Alaa Abdel Fattah is still imprisoned without any trial, and instead of taking immediate measures to protect prisoners and release detainees pending investigation and political prisoners in light of the Coronavirus crisis, the Egyptian authorities have taken measures aimed at isolating prisoners from the outside world, canceling prison visits and communications between the prisoners and their families and lawyers and suspending all legal procedures.

Alaa’s family was unable to visit him or communicate with him despite the continuous requests and long waiting hours outside Tora prison, where Alaa is being held in his cell pending an investigation without the possibility to go out into the fresh air, perform any physical exercises, or obtain books and newspapers since the date of his arrest on 27 September 2019.

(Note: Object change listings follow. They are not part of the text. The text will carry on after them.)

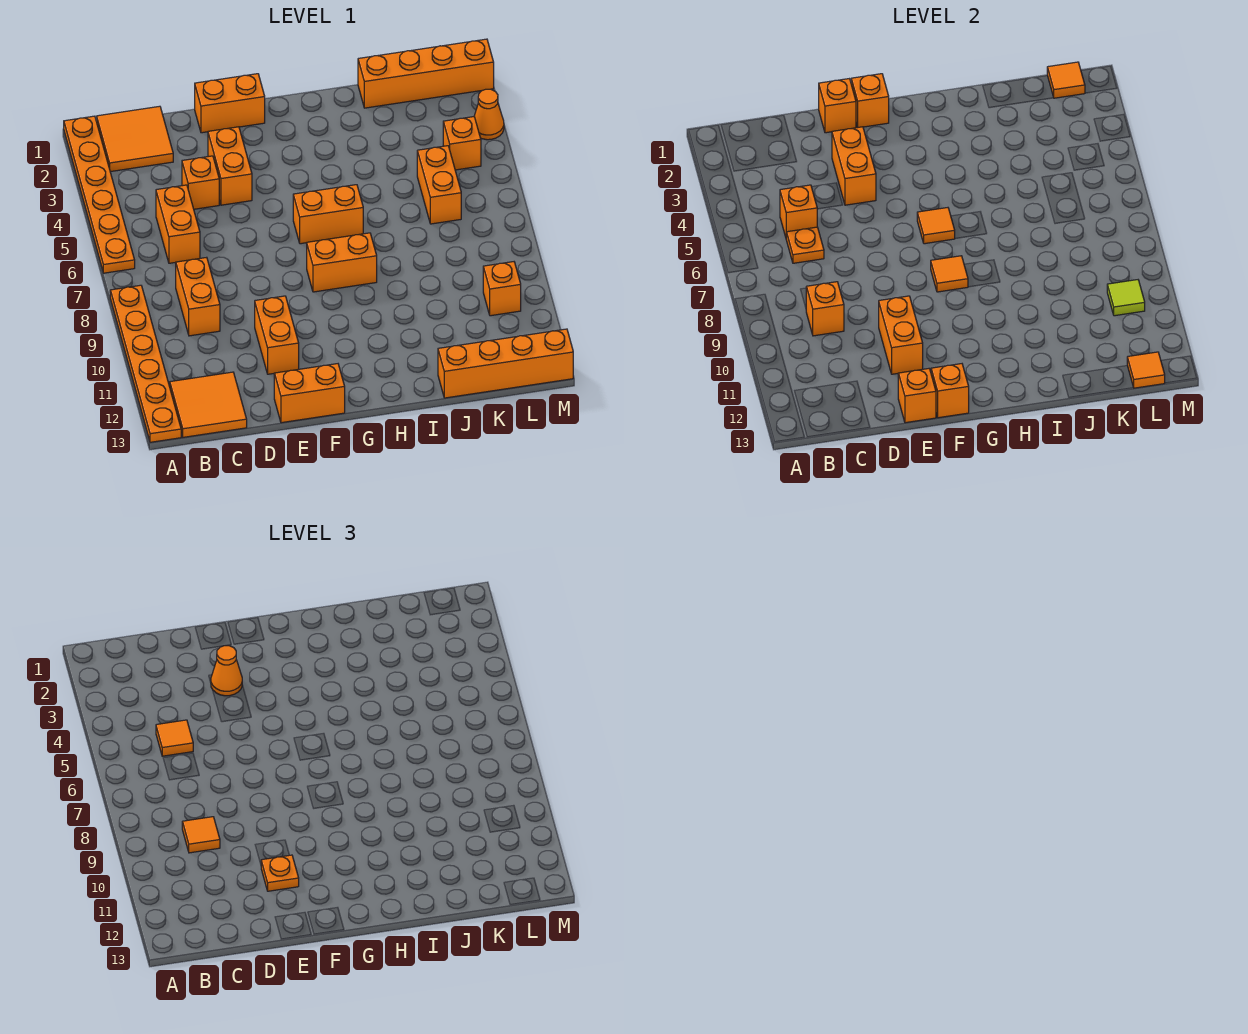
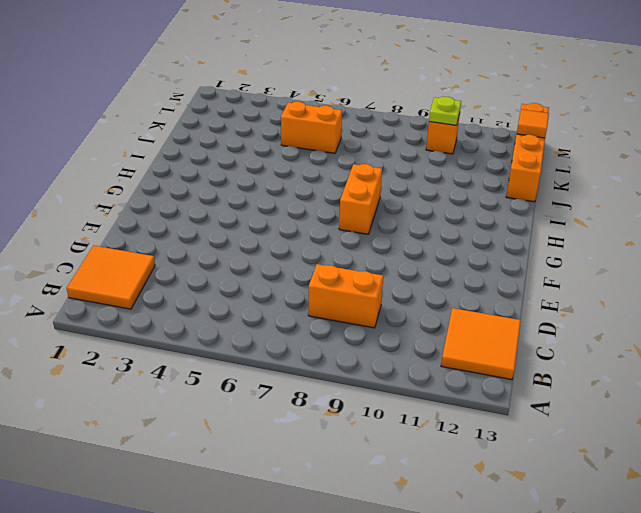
lime plate L10 level 2 -> lime tile L10 level 2
none -> orange plate A1:A6 level 1
none -> orange plate A8:A13 level 1
none -> orange brick C5:C6 level 1
none -> orange brick D4 level 1

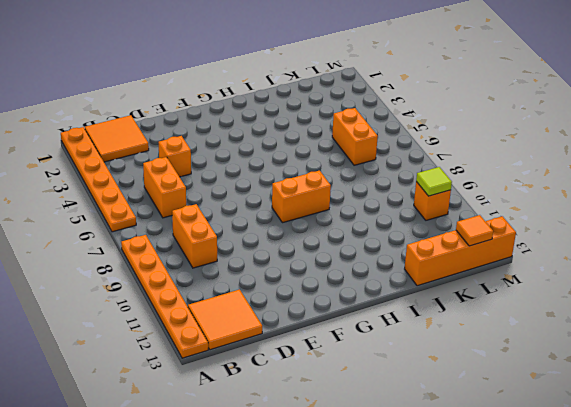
none -> orange brick E1:F1 level 1
none -> orange brick E3:E4 level 1
none -> orange brick E10:E11 level 1
none -> orange brick E13:F13 level 1

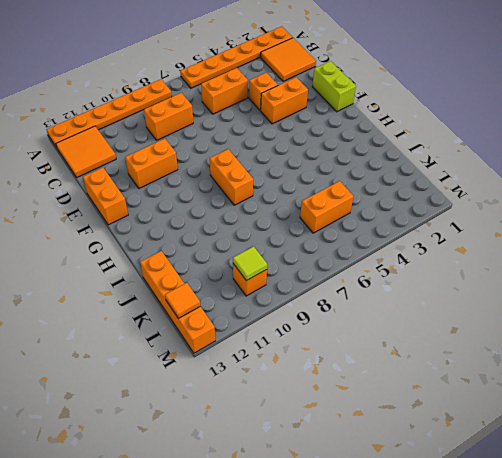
lime brick E1:F1 level 1 -> orange brick E1:F1 level 1
none -> orange brick G6:H6 level 1
none -> orange brick J1:M1 level 1
none -> orange brick L4 level 1
none -> orange cone M3 level 1

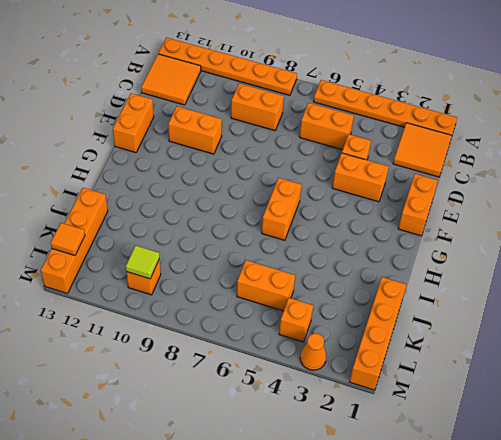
none -> orange brick G8:H8 level 1
none -> orange brick C5 level 2
none -> orange plate C6 level 2
none -> orange brick C9 level 2

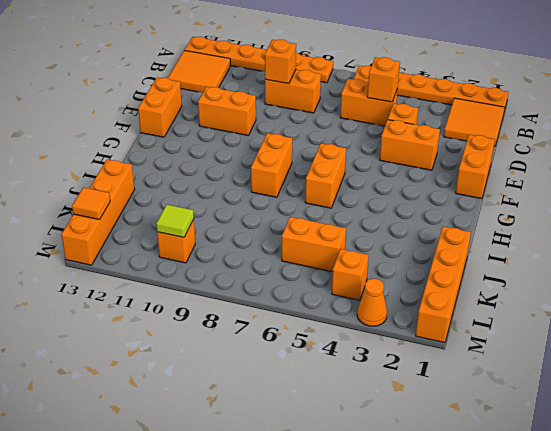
none -> orange plate C6 level 2
none -> orange brick E1 level 2
none -> orange brick E3:E4 level 2
none -> orange brick E10:E11 level 2

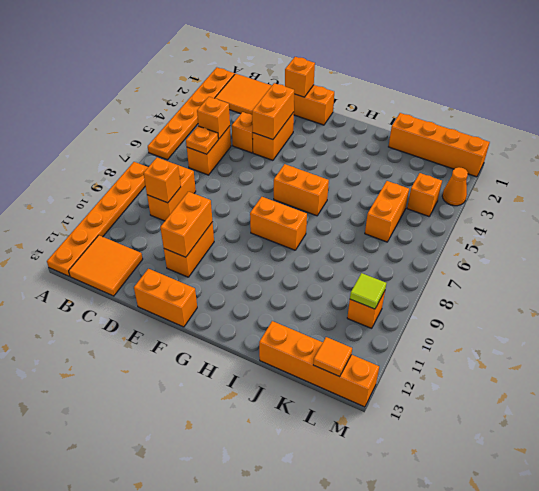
none -> orange brick E13 level 2
none -> orange brick F1 level 2
none -> orange brick F13 level 2
none -> orange tile G6 level 2

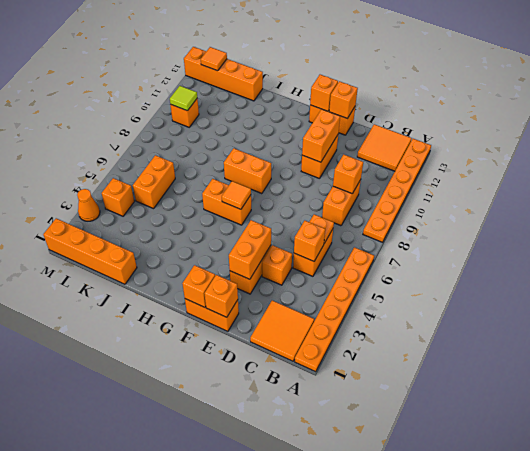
none -> orange tile G8 level 2
none -> orange tile L1 level 2
none -> orange tile C5 level 3
none -> orange tile C9 level 3

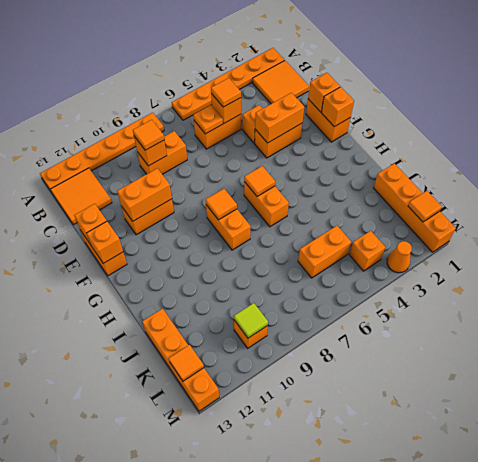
none -> orange cone E3 level 3
none -> orange plate E11 level 3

Alaa Abdel Fattah stated, in his hunger strike record, that “the family situation requires me to be beside my elderly mother and my son during these difficult circumstances related to the Coronavirus disease, instead of being here in prison based on inadequate investigations and fabricated inquiries in a case that everyone knows will not be referred in the first place. Accordingly, I call for my immediate release due to the fall of the detention order and the necessity of being with my family. I call for regular communication with my family so that I can make sure they are okay, and with the defense team so that I can consult them. Also, I call for the provision of information regarding the Coronavirus epidemic from the official sources including national newspapers and the radio.”

No one has officially replied to Alaa’s letter, but thugs have reached his mother on the sidewalk in front of his prison.